I titled this post the silent killer because that’s what ovarian cancer is sometimes called. There’s not an easy way to detect it until it’s often too late – the majority of women who are diagnosed with ovarian cancer at at the stage with the lowest survival rate. Ovarian cancer is one of the deadliest cancers there is and it lacks the funding, support, and research that other cancers get. How many people even know the color of the ovarian cancer ribbon?* In some ways I’m glad that it hasn’t been commercialized in the way that breast cancer has been, but in other ways I’m angry that finding the cause and cure of this cancer is largely ignored. Less than half of the women who get ovarian cancer make it to five years from their diagnosis and a woman’s risk of dying from ovarian cancer is 1 in 95. Compare that to breast cancer, which is 90 percent.**

One of the biggest problems with ovarian cancer, as I mentioned before, is that it is uncommon for ovarian cancer to be detected in early stages. Most of the time, it is detected late in the game, once it’s spread to other parts of your body and treating it is extremely hard at that point. They tried a new method back in 2011, but it didn’t have any positive results on detecting it earlier.

And lastly, I realize ovarian cancer is a smaller threat and relatively rare, but it is still a threat nevertheless, and for the women who do die of ovarian cancer, and their families, it is a tragedy.  And even though it is rare, more women are dying, per year, of ovarian cancer than some more common cancers. According to this table right here, more women die of ovarian cancer per year – despite the fact that less are diagnosed with it – than melanoma, kidney and renal pelvis cancer, thyroid cancer, and endometrial cancer. More people are diagnosed with those cancers, but less people overall are dying of those cancers than are dying of ovarian cancer. And a greater percentage of women who are diagnosed with ovarian cancer are dying than the percent of those dying from other cancers, even if the sheer number of dying is greater (which is kind of a no-brainer – the survival rate is higher for breast cancer, but more women die of breast cancer than ovarian cancer, simply because more women get breast cancer, but more of those women will also survive on the flip side of that than those who survive with ovarian cancer).

So let’s talk about the cancers that women get besides just breast cancer. Let’s talk about the other threats to our health and the other areas that deserve funding. You won’t get to “feel your tatas” but you will get to begin to understanding the other kinds of cancer threats that are out there. I want to talk about this today most of all, because unlike other cancers, I don’t think people are as aware of this one. And unlike some other cancers, this one is much deadlier (percentage wise). And unlike some other cancers, there is no easy and routine way to screen for it.

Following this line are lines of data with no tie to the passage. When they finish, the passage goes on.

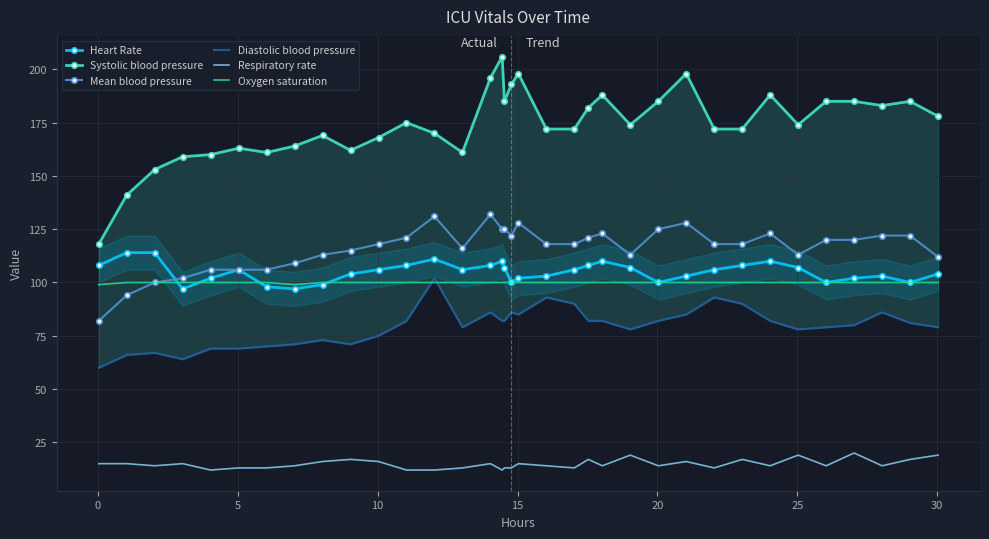

What are all the series names shown in the legend?

Heart Rate, Systolic blood pressure, Mean blood pressure, Diastolic blood pressure, Respiratory rate, Oxygen saturation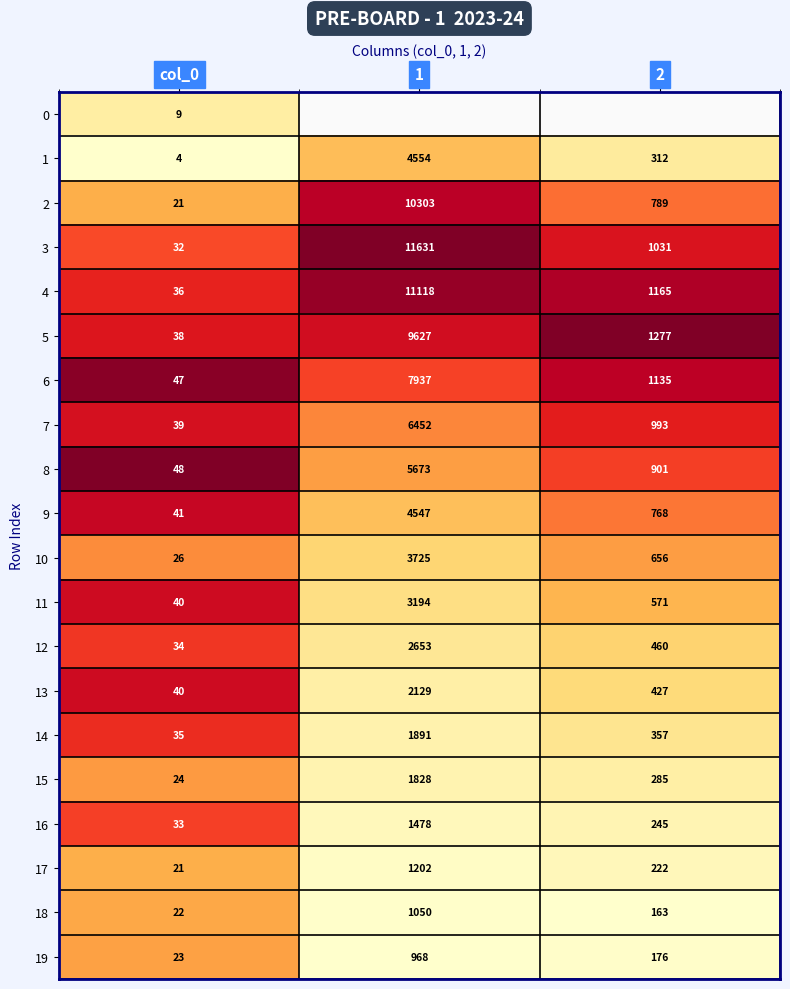

Is the value of 19 at 2 greater than the value of 4 at 2?

No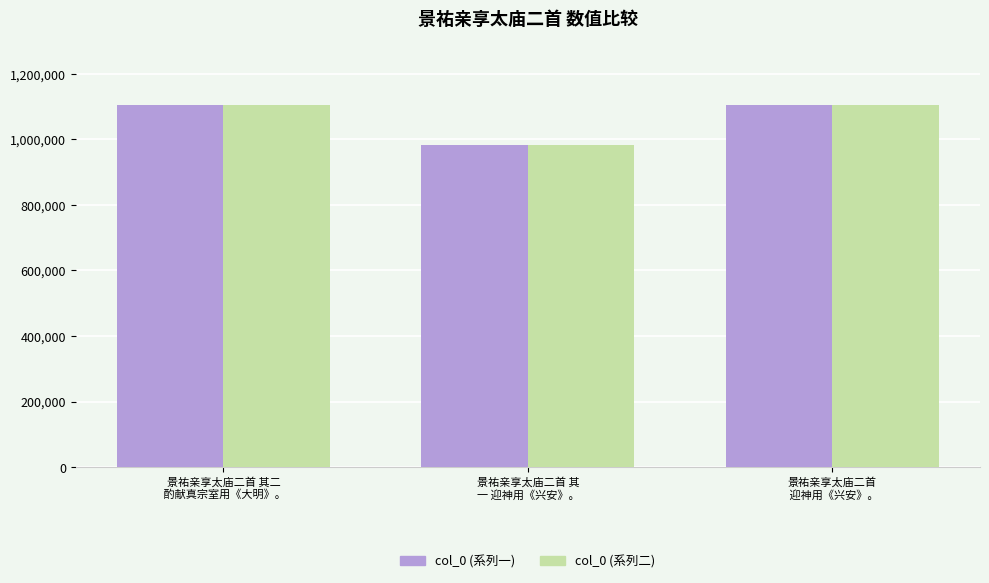

What is the sum of the col_0 (系列二) values at 景祐亲享太庙二首
 迎神用《兴安》。 and 景祐亲享太庙二首 其二
 酌献真宗室用《大明》。?

2208628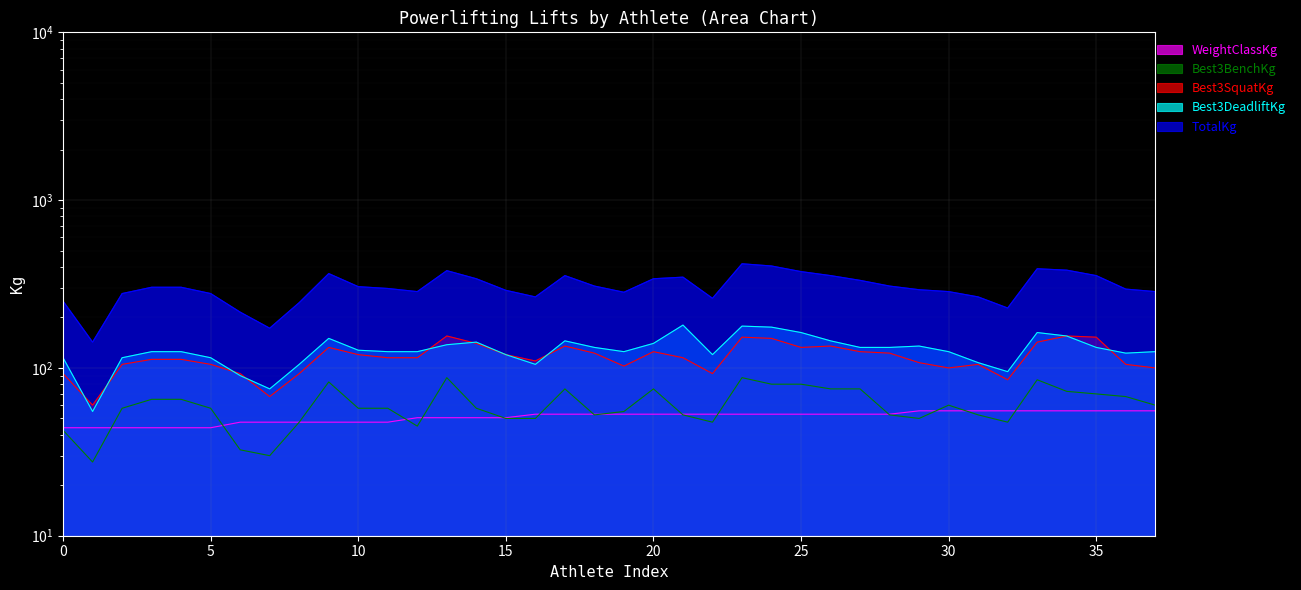

What is the highest value of the WeightClassKg series?

55.5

If you want to help, I suggest donating to an organization that is going to put your money towards research about ovarian cancer, rather than just awareness raising and “feel good” cancer marketing. If you search donate to ovarian cancer research, you’ll find a few organizations doing research and it’s up to you to decide which of those organizations you feel most comfortable with your money going to. Always, always, always do your charity donation due diligence. Don’t just donate to the first one that asks for your money.

Statistics and facts from:

Ovarian Cancer National Alliance

National Cancer Institute – Ovarian Cancer

*Hint: It’s teal.

**Even though perhaps some of those women didn’t even need to be treated.